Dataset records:
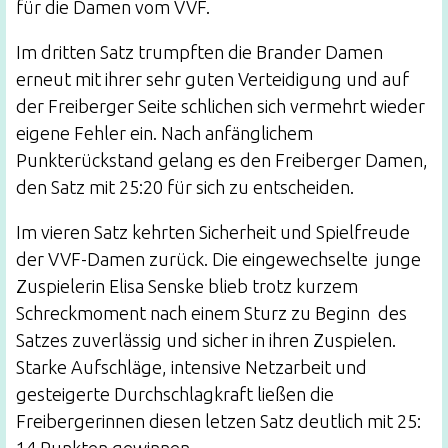
für die Damen vom VVF.
Im dritten Satz trumpften die Brander Damen
erneut mit ihrer sehr guten Verteidigung und auf
der Freiberger Seite schlichen sich vermehrt wieder
eigene Fehler ein. Nach anfänglichem
Punkterückstand gelang es den Freiberger Damen,
den Satz mit 25:20 für sich zu entscheiden.
Im vieren Satz kehrten Sicherheit und Spielfreude
der VVF-Damen zurück. Die eingewechselte junge
Zuspielerin Elisa Senske blieb trotz kurzem
Schreckmoment nach einem Sturz zu Beginn des
Satzes zuverlässig und sicher in ihren Zuspielen.
Starke Aufschläge, intensive Netzarbeit und
gesteigerte Durchschlagkraft ließen die
Freibergerinnen diesen letzen Satz deutlich mit 25:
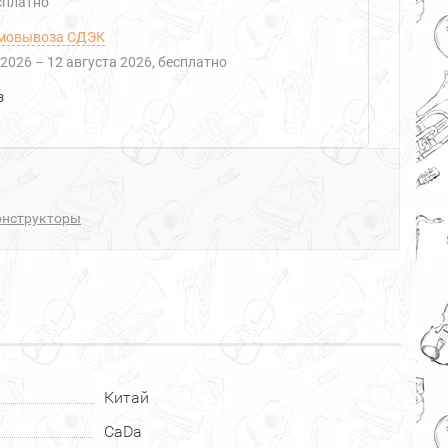
есплатно
мовывоза СДЭК
 2026
–
12 августа 2026
Бесплатно
з
онструкторы
Китай
CaDa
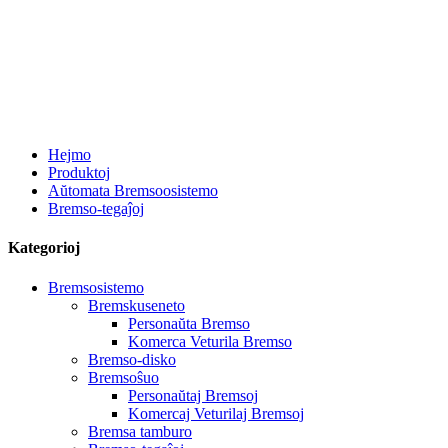
Hejmo
Produktoj
Aŭtomata Bremsoosistemo
Bremso-tegaĵoj
Kategorioj
Bremsosistemo
Bremskuseneto
Personaŭta Bremso
Komerca Veturila Bremso
Bremso-disko
Bremsoŝuo
Personaŭtaj Bremsoj
Komercaj Veturilaj Bremsoj
Bremsa tamburo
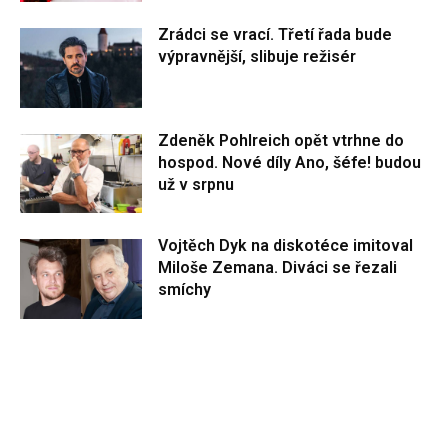
Zrádci se vrací. Třetí řada bude
výpravnější, slibuje režisér
Zdeněk Pohlreich opět vtrhne do
hospod. Nové díly Ano, šéfe! budou
už v srpnu
Vojtěch Dyk na diskotéce imitoval
Miloše Zemana. Diváci se řezali
smíchy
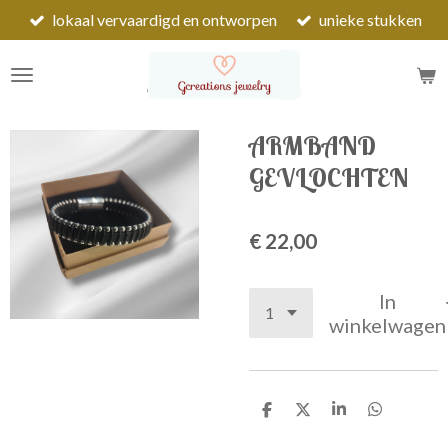
lokaal vervaardigd en ontworpen
unieke stukken
Ga
direct
naar
de
hoofdinhoud
ARMBAND
GEVLOCHTEN
€ 22,00
In
winkelwagen
D
D
S
D
e
e
h
e
l
e
a
l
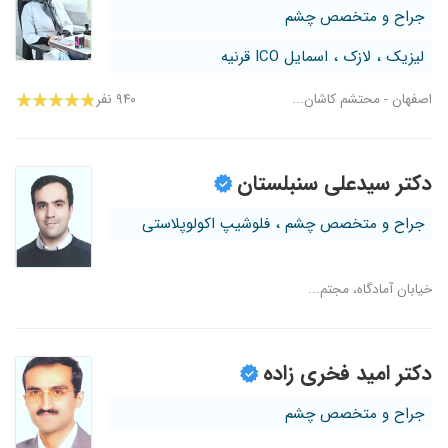
جراح و متخصص چشم
لیزیک ، لازک ، اسمایل ICO قرنیه
اصفهان - محتشم کاشان...
۹۴۰ نفر
دکتر سیدعلی سنبلستان
جراح و متخصص چشم ، فلوشیپ اکولوپلاستی
خیابان آمادگاه، مجتم...
دکتر امید فخری زاده
جراح و متخصص چشم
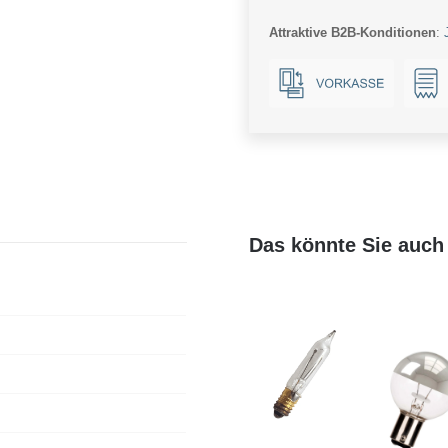
10W
Attraktive B2B-Konditionen
:
(83W)
1200lm
827
Menge
Das könnte Sie auch 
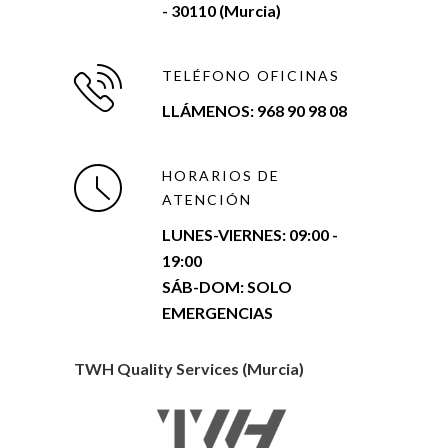
- 30110 (Murcia)
TELÉFONO OFICINAS
LLÁMENOS: 968 90 98 08
HORARIOS DE
ATENCIÓN
LUNES-VIERNES:
09:00 -
19:00
SÁB-DOM: SOLO
EMERGENCIAS
TWH Quality Services (Murcia)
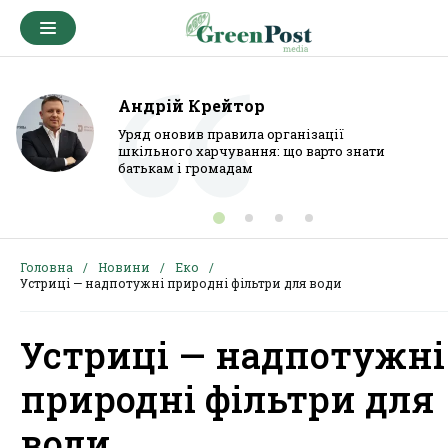
Андрій Крейтор
Уряд оновив правила організації
шкільного харчування: що варто знати
батькам і громадам
Головна
Новини
Еко
Устриці — надпотужні природні фільтри для води
Устриці — надпотужні
природні фільтри для
води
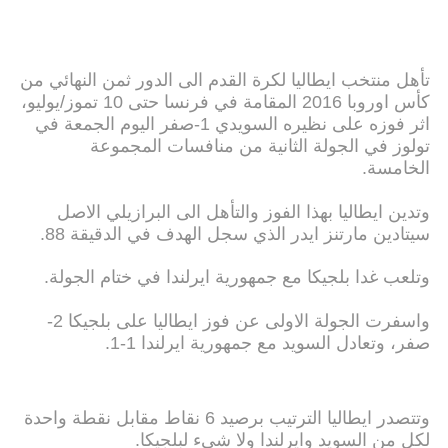
تأهل منتخب ايطاليا لكرة القدم الى الدور ثمن النهائي من
كأس اوروبا 2016 المقامة في فرنسا حتى 10 تموز/يوليو،
اثر فوزه على نظيره السويدي 1-صفر اليوم الجمعة في
تولوز في الجولة الثانية من منافسات المجموعة
الخامسة.
وتدين ايطاليا بهذا الفوز والتأهل الى البرازيلي الاصل
سيتادين مارتنز ايدر الذي سجل الهدف في الدقيقة 88.
وتلعب غدا بلجيكا مع جمهورية ايرلندا في ختام الجولة.
واسفرت الجولة الاولى عن فوز ايطاليا على بلجيكا 2-
صفر، وتعادل السويد مع جمهورية ايرلندا 1-1.
وتتصدر ايطاليا الترتيب برصيد 6 نقاط مقابل نقطة واحدة
لكل من السويد وايرلندا ولا شيء لبلجيكا.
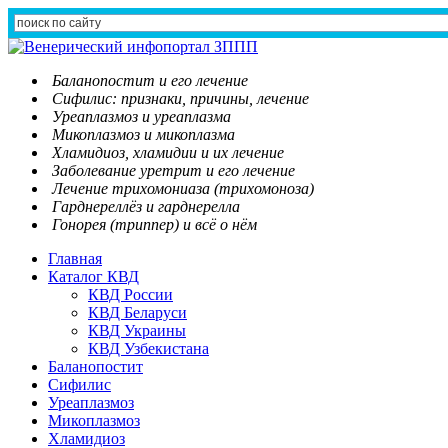
Баланопостит и его лечение
Сифилис: признаки, причины, лечение
Уреаплазмоз и уреаплазма
Микоплазмоз и микоплазма
Хламидиоз, хламидии и их лечение
Заболевание уретрит и его лечение
Лечение трихомониаза (трихомоноза)
Гарднереллёз и гарднерелла
Гонорея (триппер) и всё о нём
Главная
Каталог КВД
КВД России
КВД Беларуси
КВД Украины
КВД Узбекистана
Баланопостит
Сифилис
Уреаплазмоз
Микоплазмоз
Хламидиоз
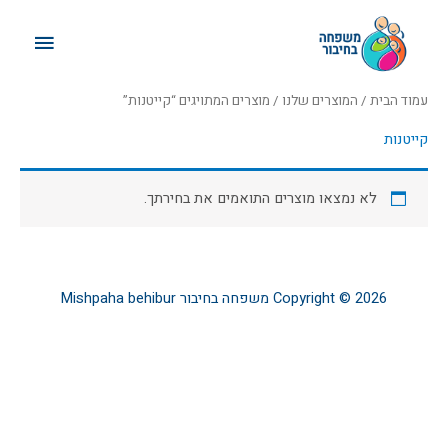
ילוג
תפריט
תוכן
ראשי
עמוד הבית
/
המוצרים שלנו
/ מוצרים המתויגים “קייטנות”
קייטנות
לא נמצאו מוצרים התואמים את בחירתך.
Copyright © 2026
משפחה בחיבור
Mishpaha behibur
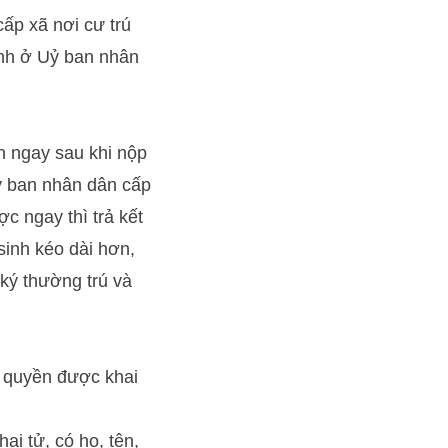
ấp xã nơi cư trú
inh ở Uỷ ban nhân
n ngay sau khi nộp
Uỷ ban nhân dân cấp
c ngay thì trả kết
sinh kéo dài hơn,
 ký thường trú và
ó quyền được khai
ai tử, có họ, tên,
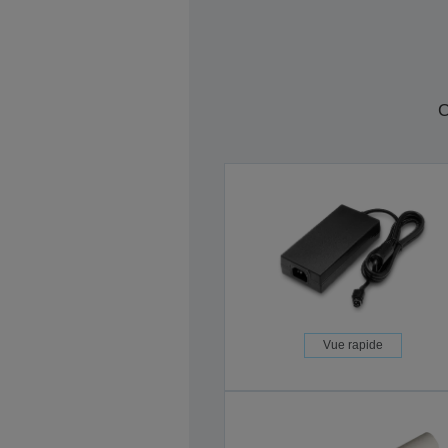
C
Vue rapide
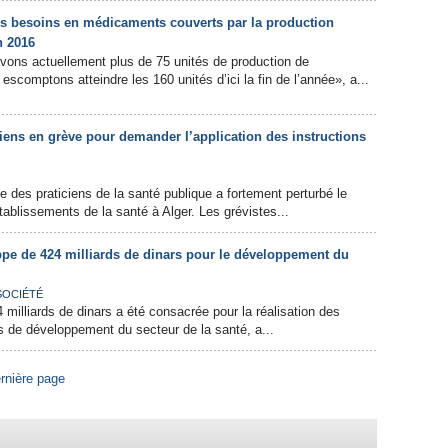
s besoins en médicaments couverts par la production
n 2016
vons actuellement plus de 75 unités de production de
scomptons atteindre les 160 unités d’ici la fin de l’année», a...
iciens en grève pour demander l’application des instructions
des praticiens de la santé publique a fortement perturbé le
ablissements de la santé à Alger. Les grévistes...
ppe de 424 milliards de dinars pour le développement du
SOCIÉTÉ
milliards de dinars a été consacrée pour la réalisation des
 de développement du secteur de la santé, a...
rnière page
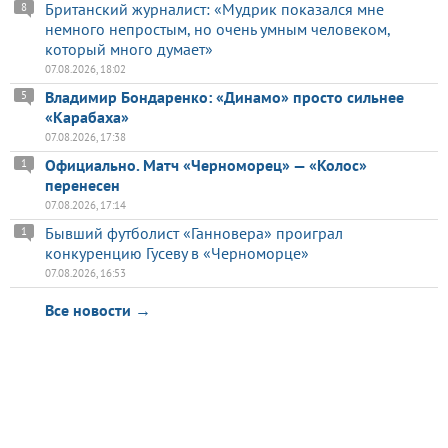
Британский журналист: «Мудрик показался мне
8
немного непростым, но очень умным человеком,
который много думает»
07.08.2026, 18:02
Владимир Бондаренко: «Динамо» просто сильнее
5
«Карабаха»
07.08.2026, 17:38
Официально. Матч «Черноморец» — «Колос»
1
перенесен
07.08.2026, 17:14
Бывший футболист «Ганновера» проиграл
1
конкуренцию Гусеву в «Черноморце»
07.08.2026, 16:53
Все новости →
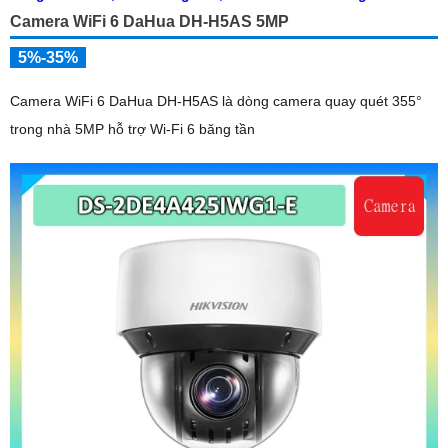
Camera WiFi 6 DaHua DH-H5AS 5MP
5%-35%
Camera WiFi 6 DaHua DH-H5AS là dòng camera quay quét 355°
trong nhà 5MP hỗ trợ Wi-Fi 6 băng tần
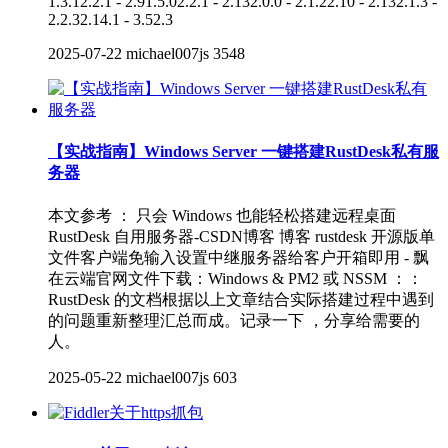
1.3.12.2.1 - 2.91.5.02.2.1 - 2.132.0.0 - 2.1.22.10 - 2.132.1.3 -
2.2.32.14.1 - 3.52.3
2025-07-22
michael007js
3548
【实战指南】Windows Server 一键搭建RustDesk私有服
务器
本文参考 ： 只会 Windows 也能轻松搭建远程桌面
RustDesk 自用服务器-CSDN博客 博客 rustdesk 开源版单
文件客户端免输入设置中继服务器给客户开箱即用 - 飘
在云端官网文件下载：Windows & PM2 或 NSSM ：：
RustDesk 的文档根据以上文章结合实际搭建过程中遇到
的问题重新整理汇总而成。记录一下 ，分享给需要的
人。
2025-05-22
michael007js
603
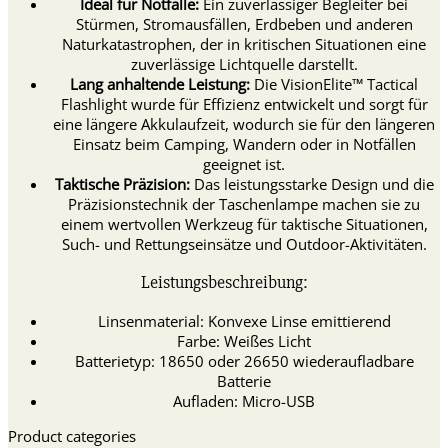
Ideal für Notfälle:
Ein zuverlässiger Begleiter bei
Stürmen, Stromausfällen, Erdbeben und anderen
Naturkatastrophen, der in kritischen Situationen eine
zuverlässige Lichtquelle darstellt.
Lang anhaltende Leistung:
Die VisionElite™ Tactical
Flashlight wurde für Effizienz entwickelt und sorgt für
eine längere Akkulaufzeit, wodurch sie für den längeren
Einsatz beim Camping, Wandern oder in Notfällen
geeignet ist.
Taktische Präzision:
Das leistungsstarke Design und die
Präzisionstechnik der Taschenlampe machen sie zu
einem wertvollen Werkzeug für taktische Situationen,
Such- und Rettungseinsätze und Outdoor-Aktivitäten.
Leistungsbeschreibung:
Linsenmaterial: Konvexe Linse emittierend
Farbe: Weißes Licht
Batterietyp: 18650 oder 26650 wiederaufladbare
Batterie
Aufladen: Micro-USB
Product categories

TASK ITEM: Leaving out every picture, repeat exactly the lines of the records from the start through the line that has "اثر فوزه على".

SOLUTION TO THE PROBLEM:
für die Damen vom VVF.
Im dritten Satz trumpften die Brander Damen
erneut mit ihrer sehr guten Verteidigung und auf
der Freiberger Seite schlichen sich vermehrt wieder
eigene Fehler ein. Nach anfänglichem
Punkterückstand gelang es den Freiberger Damen,
den Satz mit 25:20 für sich zu entscheiden.
Im vieren Satz kehrten Sicherheit und Spielfreude
der VVF-Damen zurück. Die eingewechselte junge
Zuspielerin Elisa Senske blieb trotz kurzem
Schreckmoment nach einem Sturz zu Beginn des
Satzes zuverlässig und sicher in ihren Zuspielen.
Starke Aufschläge, intensive Netzarbeit und
gesteigerte Durchschlagkraft ließen die
Freibergerinnen diesen letzen Satz deutlich mit 25:
есплатно
мовывоза СДЭК
 2026
–
12 августа 2026
Бесплатно
з
онструкторы
Китай
CaDa
Hejmo
Produktoj
Aŭtomata Bremsoosistemo
Bremso-tegaĵoj
Kategorioj
Bremsosistemo
Bremskuseneto
Personaŭta Bremso
Komerca Veturila Bremso
Bremso-disko
Bremsoŝuo
Personaŭtaj Bremsoj
Komercaj Veturilaj Bremsoj
Bremsa tamburo
Zrádci se vrací. Třetí řada bude
výpravnější, slibuje režisér
Zdeněk Pohlreich opět vtrhne do
hospod. Nové díly Ano, šéfe! budou
už v srpnu
Vojtěch Dyk na diskotéce imitoval
Miloše Zemana. Diváci se řezali
smíchy
lokaal vervaardigd en ontworpen
unieke stukken
Ga
direct
naar
de
hoofdinhoud
ARMBAND
GEVLOCHTEN
€ 22,00
In
winkelwagen
D
D
S
D
e
e
h
e
l
e
a
l
جراح و متخصص چشم
لیزیک ، لازک ، اسمایل ICO قرنیه
اصفهان - محتشم کاشان...
۹۴۰ نفر
دکتر سیدعلی سنبلستان
جراح و متخصص چشم ، فلوشیپ اکولوپلاستی
خیابان آمادگاه، مجتم...
دکتر امید فخری زاده
جراح و متخصص چشم
10W
Attraktive B2B-Konditionen
:
(83W)
1200lm
827
Menge
Das könnte Sie auch 
- 30110 (Murcia)
TELÉFONO OFICINAS
LLÁMENOS: 968 90 98 08
HORARIOS DE
ATENCIÓN
LUNES-VIERNES:
09:00 -
19:00
SÁB-DOM: SOLO
EMERGENCIAS
TWH Quality Services (Murcia)
Андрій Крейтор
Уряд оновив правила організації
шкільного харчування: що варто знати
батькам і громадам
Головна
Новини
Еко
Устриці — надпотужні природні фільтри для води
Устриці — надпотужні
природні фільтри для
води
تأهل منتخب ايطاليا لكرة القدم الى الدور ثمن النهائي من
كأس اوروبا 2016 المقامة في فرنسا حتى 10 تموز/يوليو،
اثر فوزه على نظيره السويدي 1-صفر اليوم الجمعة في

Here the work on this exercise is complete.